Alors que le projet de budget est toujours examiné au Parlement, l’enveloppe destinée aux universités et aux organismes de recherche suscite une attention renouvelée. Un mécanisme comptable en place depuis 2006, rarement mis en lumière, remet en cause la lisibilité des efforts publics : il gonfle artificiellement la dépense affectée aux services publics, dont la recherche et l’enseignement supérieur.
Un « tour de passe-passe » comptable
La pratique contestée consiste à inscrire au budget des sommes qui n’abondent pas directement les missions opérationnelles des ministères concernés. Plutôt que d’être affectés immédiatement à l’éducation, à la police ou à la recherche, ces montants alimentent un compte d’affectation spéciale (CAS) destiné au financement des pensions des fonctionnaires. Ce procédé, en place depuis 2006, crée un effet de trompe-l’œil : la dépense publique apparaît plus élevée qu’elle ne l’est en réalité pour les services concernés.
Selon une étude publiée en juin par l’Institut des politiques publiques (IPP) portant sur des données de 2020, l’investissement réel pour la recherche et l’enseignement supérieur serait inférieur d’environ 10 % à ce que laisse croire le budget voté. Concrètement, l’étude compare 25,8 milliards d’euros votés à 23,1 milliards d’euros effectivement investis.
Impact chiffré et critique d’experts
« Tout est faussé », résume Patrick Aubert, économiste senior à l’IPP et coauteur de la note, pour décrire les conséquences de cette surévaluation sur la perception de la dépense publique et sur l’évaluation du « coût » des fonctionnaires. Au-delà d’un simple ajustement comptable, la méthode influe sur des indicateurs très suivis, notamment la part des dépenses en recherche et développement (R&D) rapportée au produit intérieur brut (PIB).
Un objectif de 3 % du PIB consacré à la R&D a été fixé pour les pays européens. En France, les dernières estimations publiées en juin font apparaître un ratio de 2,18 % pour 2023. Si l’on considère les données de 2020 corrigées par l’IPP — qui estime l’effort public en fait inférieur de 2,7 milliards d’euros — l’indicateur R&D/PIB pour cette année-là « aurait pu être » de 2,16 % au lieu de 2,28 %, selon les calculs présentés par l’institut.
Ces écarts, modestes en apparence, prennent du poids dans les comparaisons européennes et dans l’évaluation de la trajectoire nationale en matière d’innovation et de soutien à la recherche universitaire.
Pourquoi les cotisations « employeur » augmentent-elles ?
Le mécanisme tient à la façon dont sont financées les retraites des fonctionnaires. Leur caisse de retraite fonctionne par répartition et doit rester équilibrée. Pour y parvenir, des cotisations « employeur » sont prélevées et inscrites au budget des administrations. Ces taux ont augmenté au fil des années : 74 % en 2020, puis 82,6 % attendus en 2028, d’après les éléments évoqués par l’IPP.

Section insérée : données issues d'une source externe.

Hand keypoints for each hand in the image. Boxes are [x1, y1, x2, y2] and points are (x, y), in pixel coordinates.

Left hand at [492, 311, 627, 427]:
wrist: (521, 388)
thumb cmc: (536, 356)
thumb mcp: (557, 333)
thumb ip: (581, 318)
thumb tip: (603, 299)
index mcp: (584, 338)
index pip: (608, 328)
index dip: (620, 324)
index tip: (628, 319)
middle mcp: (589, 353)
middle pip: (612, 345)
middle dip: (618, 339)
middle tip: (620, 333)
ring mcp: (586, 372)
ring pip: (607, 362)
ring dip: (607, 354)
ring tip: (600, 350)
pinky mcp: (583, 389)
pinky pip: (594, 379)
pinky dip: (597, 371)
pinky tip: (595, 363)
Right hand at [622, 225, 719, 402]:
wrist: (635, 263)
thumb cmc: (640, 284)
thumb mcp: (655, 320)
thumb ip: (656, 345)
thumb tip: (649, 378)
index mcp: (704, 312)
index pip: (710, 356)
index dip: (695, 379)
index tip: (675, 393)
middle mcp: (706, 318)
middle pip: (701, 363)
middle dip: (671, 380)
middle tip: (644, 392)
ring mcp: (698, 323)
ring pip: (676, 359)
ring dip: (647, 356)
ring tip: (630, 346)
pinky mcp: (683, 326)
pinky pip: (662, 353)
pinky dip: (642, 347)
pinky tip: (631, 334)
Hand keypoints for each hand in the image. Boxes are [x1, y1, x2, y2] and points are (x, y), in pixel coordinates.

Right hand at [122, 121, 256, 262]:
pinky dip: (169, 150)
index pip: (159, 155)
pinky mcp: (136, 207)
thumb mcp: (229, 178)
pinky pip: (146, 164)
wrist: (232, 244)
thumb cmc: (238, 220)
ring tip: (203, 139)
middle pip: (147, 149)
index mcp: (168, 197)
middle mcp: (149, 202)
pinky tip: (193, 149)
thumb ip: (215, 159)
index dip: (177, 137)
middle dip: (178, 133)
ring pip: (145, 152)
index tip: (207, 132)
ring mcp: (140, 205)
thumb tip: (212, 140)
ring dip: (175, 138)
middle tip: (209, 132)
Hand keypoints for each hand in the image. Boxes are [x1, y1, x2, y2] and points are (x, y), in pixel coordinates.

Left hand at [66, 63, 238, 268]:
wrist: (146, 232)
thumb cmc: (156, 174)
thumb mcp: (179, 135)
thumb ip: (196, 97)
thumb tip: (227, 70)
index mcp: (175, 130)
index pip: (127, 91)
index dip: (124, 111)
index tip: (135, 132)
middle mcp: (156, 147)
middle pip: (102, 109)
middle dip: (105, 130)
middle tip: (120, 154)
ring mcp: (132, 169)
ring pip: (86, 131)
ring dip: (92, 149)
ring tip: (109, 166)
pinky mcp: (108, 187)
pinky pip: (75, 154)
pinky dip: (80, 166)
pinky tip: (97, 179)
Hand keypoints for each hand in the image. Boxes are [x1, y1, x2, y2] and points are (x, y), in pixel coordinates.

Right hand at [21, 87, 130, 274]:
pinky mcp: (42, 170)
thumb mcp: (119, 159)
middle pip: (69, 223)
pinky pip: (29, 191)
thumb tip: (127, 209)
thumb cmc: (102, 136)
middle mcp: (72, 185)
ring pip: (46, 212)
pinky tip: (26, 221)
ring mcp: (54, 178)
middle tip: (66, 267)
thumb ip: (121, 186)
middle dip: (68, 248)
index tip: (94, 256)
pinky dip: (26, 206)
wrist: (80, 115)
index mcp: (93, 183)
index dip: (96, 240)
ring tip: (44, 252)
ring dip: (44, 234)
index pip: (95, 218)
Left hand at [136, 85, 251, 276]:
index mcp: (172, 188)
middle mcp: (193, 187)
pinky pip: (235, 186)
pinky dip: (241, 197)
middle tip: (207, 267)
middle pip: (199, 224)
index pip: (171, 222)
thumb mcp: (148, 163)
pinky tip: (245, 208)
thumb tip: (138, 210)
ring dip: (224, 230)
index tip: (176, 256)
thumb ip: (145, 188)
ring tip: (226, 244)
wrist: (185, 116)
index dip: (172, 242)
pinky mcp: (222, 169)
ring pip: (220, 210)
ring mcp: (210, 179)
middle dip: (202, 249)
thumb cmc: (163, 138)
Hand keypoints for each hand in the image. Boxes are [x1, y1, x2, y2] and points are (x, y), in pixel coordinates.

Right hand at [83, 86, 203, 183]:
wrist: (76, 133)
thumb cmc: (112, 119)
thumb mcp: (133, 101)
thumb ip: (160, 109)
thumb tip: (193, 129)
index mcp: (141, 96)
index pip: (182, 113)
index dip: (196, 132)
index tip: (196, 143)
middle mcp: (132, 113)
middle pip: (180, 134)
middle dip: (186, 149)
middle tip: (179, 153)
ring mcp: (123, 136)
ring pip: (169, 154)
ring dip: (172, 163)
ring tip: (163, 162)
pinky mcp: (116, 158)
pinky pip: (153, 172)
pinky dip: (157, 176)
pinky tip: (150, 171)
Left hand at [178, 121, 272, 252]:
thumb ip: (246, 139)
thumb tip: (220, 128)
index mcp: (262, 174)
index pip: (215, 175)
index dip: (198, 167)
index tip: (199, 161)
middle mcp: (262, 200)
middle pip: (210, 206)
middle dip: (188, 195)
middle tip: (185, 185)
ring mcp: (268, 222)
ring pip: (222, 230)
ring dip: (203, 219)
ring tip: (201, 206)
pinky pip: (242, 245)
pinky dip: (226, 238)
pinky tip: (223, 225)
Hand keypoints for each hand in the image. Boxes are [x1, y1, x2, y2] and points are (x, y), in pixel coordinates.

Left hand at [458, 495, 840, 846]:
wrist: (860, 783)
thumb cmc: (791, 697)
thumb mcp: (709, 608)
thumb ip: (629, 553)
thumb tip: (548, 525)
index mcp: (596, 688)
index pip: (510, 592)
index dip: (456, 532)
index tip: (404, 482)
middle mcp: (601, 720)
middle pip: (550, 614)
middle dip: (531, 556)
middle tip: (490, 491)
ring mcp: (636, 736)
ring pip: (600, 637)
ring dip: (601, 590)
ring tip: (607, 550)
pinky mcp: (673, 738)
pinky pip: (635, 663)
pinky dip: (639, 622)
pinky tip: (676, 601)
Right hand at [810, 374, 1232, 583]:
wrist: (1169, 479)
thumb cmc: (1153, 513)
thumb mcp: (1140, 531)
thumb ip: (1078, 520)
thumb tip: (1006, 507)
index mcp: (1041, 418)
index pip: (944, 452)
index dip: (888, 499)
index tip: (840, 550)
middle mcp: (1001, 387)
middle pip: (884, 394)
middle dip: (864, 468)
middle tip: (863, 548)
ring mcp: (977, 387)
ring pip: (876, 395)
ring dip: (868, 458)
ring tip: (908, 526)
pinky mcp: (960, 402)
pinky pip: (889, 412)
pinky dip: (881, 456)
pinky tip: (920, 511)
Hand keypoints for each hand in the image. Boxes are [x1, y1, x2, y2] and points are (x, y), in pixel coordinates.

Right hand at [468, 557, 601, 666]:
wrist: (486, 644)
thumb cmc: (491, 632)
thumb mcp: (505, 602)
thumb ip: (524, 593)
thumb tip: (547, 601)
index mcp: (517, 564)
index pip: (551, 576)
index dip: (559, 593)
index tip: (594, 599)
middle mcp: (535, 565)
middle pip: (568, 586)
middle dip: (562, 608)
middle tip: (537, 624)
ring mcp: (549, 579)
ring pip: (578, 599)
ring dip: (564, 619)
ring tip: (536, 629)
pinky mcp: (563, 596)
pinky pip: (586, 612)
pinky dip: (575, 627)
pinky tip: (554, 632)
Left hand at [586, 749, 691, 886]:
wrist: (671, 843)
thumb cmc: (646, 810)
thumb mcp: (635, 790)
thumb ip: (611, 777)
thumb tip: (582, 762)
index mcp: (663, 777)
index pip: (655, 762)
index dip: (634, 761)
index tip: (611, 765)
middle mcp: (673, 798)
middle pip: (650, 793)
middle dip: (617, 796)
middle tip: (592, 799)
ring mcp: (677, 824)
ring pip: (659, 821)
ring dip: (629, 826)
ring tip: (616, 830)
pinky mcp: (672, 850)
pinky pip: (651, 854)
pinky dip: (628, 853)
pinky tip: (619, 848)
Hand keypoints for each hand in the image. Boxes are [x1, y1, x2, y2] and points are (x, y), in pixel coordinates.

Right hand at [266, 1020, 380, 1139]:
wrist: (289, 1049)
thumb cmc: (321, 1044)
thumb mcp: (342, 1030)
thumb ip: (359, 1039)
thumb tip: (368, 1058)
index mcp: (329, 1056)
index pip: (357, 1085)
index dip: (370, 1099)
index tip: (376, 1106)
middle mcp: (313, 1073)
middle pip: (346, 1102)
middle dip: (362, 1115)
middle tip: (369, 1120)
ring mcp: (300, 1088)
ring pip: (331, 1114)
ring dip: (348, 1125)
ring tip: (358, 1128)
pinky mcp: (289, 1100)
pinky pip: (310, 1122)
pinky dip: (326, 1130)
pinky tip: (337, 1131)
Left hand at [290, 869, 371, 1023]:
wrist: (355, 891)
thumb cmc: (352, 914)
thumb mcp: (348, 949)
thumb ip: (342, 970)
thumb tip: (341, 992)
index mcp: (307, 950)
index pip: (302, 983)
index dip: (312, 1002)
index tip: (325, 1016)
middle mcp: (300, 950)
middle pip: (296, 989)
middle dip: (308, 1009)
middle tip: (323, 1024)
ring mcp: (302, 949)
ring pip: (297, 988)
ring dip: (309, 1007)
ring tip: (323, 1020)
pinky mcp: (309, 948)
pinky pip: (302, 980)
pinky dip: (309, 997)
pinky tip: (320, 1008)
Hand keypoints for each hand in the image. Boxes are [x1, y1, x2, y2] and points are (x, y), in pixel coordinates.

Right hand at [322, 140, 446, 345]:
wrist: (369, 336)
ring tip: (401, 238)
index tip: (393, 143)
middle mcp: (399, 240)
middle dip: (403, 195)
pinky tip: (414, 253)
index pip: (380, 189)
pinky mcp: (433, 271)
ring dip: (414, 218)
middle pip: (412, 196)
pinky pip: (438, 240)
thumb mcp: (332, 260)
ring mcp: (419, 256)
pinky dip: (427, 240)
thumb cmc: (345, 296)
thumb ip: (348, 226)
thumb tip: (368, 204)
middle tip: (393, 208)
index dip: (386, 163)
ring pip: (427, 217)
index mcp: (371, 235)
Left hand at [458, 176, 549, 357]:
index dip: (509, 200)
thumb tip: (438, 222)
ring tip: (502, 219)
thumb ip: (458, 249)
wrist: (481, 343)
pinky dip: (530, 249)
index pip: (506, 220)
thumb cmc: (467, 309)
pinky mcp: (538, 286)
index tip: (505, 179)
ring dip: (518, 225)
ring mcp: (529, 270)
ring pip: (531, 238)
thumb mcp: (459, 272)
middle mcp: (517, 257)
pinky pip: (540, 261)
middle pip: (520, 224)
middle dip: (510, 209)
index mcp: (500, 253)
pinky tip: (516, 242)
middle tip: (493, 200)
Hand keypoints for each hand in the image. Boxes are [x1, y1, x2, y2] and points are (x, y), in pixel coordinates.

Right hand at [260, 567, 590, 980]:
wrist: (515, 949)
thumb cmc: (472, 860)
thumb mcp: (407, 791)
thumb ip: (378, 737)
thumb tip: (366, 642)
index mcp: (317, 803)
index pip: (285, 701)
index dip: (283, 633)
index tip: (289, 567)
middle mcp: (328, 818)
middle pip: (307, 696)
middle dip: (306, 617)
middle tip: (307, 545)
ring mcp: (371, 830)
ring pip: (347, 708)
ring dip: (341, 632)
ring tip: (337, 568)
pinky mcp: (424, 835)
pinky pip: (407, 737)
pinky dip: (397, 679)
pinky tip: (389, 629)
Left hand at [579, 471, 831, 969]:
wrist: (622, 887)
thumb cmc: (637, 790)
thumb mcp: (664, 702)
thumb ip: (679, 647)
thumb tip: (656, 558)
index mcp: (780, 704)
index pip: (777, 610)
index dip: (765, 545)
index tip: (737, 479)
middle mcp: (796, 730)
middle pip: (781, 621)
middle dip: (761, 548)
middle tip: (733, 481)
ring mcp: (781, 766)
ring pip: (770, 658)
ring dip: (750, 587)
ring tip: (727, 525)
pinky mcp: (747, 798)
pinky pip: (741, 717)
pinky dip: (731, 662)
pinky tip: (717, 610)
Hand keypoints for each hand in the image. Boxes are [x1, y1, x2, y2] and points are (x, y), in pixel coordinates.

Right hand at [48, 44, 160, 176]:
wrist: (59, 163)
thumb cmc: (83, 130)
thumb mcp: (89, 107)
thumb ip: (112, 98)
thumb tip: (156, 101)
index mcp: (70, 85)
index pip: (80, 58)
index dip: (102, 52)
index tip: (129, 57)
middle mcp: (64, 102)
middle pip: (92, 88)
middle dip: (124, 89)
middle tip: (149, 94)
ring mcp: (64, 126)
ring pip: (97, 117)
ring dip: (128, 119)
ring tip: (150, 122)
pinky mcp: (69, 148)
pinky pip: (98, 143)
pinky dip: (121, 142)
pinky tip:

Ces niveaux sont bien supérieurs aux taux observés dans le secteur privé, cités ici à 16,67 % en 2020. Les autorités expliquent généralement ces différences par des facteurs démographiques : la proportion de cotisants par rapport aux pensionnés est faible, « à peine plus d’un cotisant pour un pensionné », note l’étude. À cela s’ajoute la présence d’une part importante de retraités issus d’entreprises privatisées, comme l’ex-France Télécom, ce qui pèse sur la charge à financer.
Conséquences pour la transparence budgétaire
Le recours à ce CAS rend plus difficile l’identification de la part du budget qui bénéficie effectivement aux missions publiques. Si les montants inscrits sont légitimes en tant que flux de financement des retraites, leur inscription dans les lignes budgétaires des ministères concernés masque la réalité des crédits disponibles pour l’enseignement supérieur et la recherche.
Au Parlement, ce point suscite des débats sur la transparence et sur la façon d’évaluer correctement l’effort public. Les chiffres cités par l’IPP fournissent une base chiffrée à ces discussions : la différence observée entre montants votés et montants réellement investis illustre la nécessité d’un examen attentif des mécanismes comptables qui structurent le budget de l’État.
En l’état, la convention comptable instaurée en 2006 continue d’affecter la lecture des priorités financières de l’État, en particulier pour la recherche et l’enseignement supérieur, domaines qui restent scrutés à l’aune des objectifs européens en matière d’innovation.